■ **Task to complete**
Collect every line in the records below that contains the string "Генерал", and copy each of those lines in full.

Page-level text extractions
━━━━

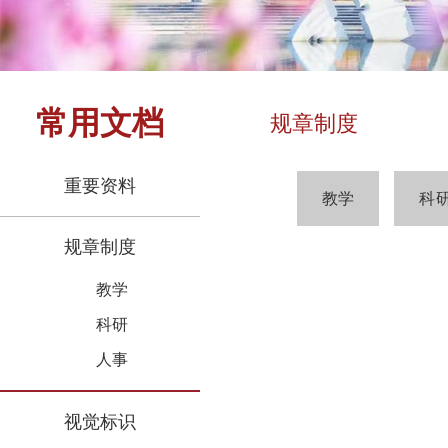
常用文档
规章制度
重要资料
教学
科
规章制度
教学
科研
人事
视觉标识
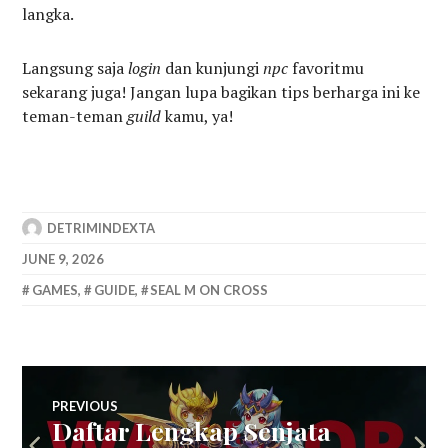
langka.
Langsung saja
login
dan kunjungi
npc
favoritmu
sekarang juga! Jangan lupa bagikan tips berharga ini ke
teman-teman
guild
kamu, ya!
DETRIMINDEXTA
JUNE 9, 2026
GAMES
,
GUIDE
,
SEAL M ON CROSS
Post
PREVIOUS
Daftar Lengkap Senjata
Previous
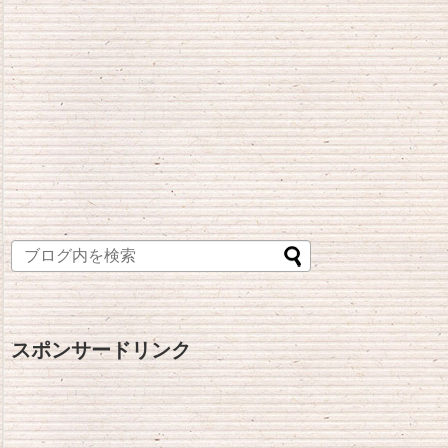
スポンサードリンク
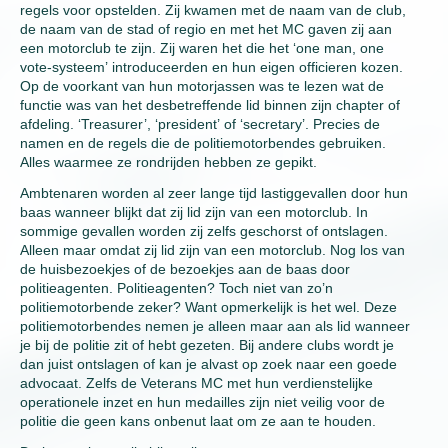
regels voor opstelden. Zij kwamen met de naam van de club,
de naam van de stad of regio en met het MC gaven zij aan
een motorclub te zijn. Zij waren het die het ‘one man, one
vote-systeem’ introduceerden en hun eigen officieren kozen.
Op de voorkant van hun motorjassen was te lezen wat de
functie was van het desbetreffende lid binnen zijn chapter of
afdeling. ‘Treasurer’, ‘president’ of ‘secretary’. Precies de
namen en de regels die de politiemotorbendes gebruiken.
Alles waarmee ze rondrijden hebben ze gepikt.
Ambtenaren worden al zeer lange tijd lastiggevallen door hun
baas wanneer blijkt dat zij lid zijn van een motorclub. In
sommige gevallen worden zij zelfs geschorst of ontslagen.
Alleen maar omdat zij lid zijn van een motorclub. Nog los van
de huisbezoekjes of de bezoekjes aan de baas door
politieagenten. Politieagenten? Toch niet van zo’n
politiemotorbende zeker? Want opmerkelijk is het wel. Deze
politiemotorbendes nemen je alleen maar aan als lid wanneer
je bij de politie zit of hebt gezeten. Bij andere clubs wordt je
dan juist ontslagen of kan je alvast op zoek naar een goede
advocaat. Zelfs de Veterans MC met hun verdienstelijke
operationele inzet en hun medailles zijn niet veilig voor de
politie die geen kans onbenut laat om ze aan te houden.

━━━━

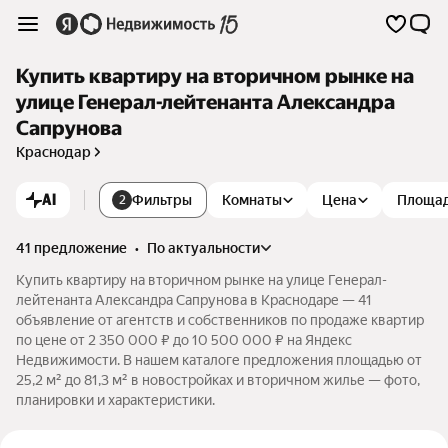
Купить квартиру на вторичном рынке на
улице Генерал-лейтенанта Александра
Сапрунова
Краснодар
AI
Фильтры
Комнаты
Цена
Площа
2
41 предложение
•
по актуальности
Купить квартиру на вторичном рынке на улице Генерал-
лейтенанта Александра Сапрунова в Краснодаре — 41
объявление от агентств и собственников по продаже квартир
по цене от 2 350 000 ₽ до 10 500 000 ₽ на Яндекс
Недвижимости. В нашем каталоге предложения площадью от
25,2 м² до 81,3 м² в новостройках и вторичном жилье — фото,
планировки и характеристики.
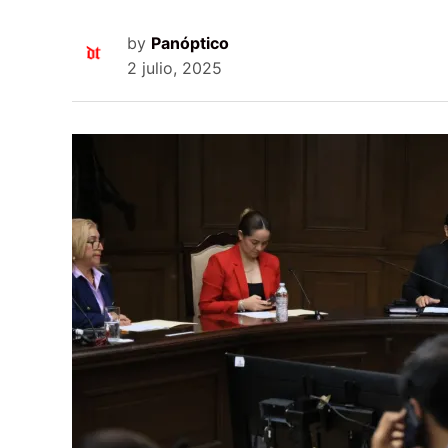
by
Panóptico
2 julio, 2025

━━━━

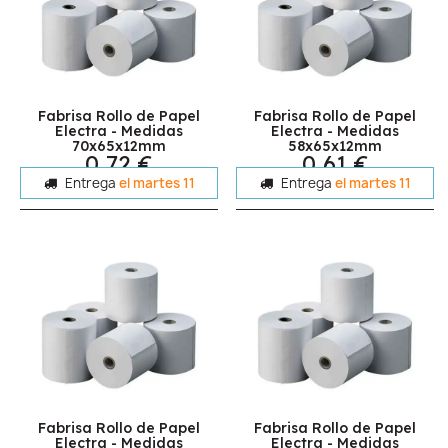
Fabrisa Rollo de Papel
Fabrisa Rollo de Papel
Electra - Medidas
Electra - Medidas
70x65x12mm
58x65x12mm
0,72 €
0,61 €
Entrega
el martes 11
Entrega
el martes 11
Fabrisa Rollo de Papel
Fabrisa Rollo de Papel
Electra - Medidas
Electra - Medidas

━━━━

■ **Solved exercise**
улице Генерал-лейтенанта Александра
Купить квартиру на вторичном рынке на улице Генерал-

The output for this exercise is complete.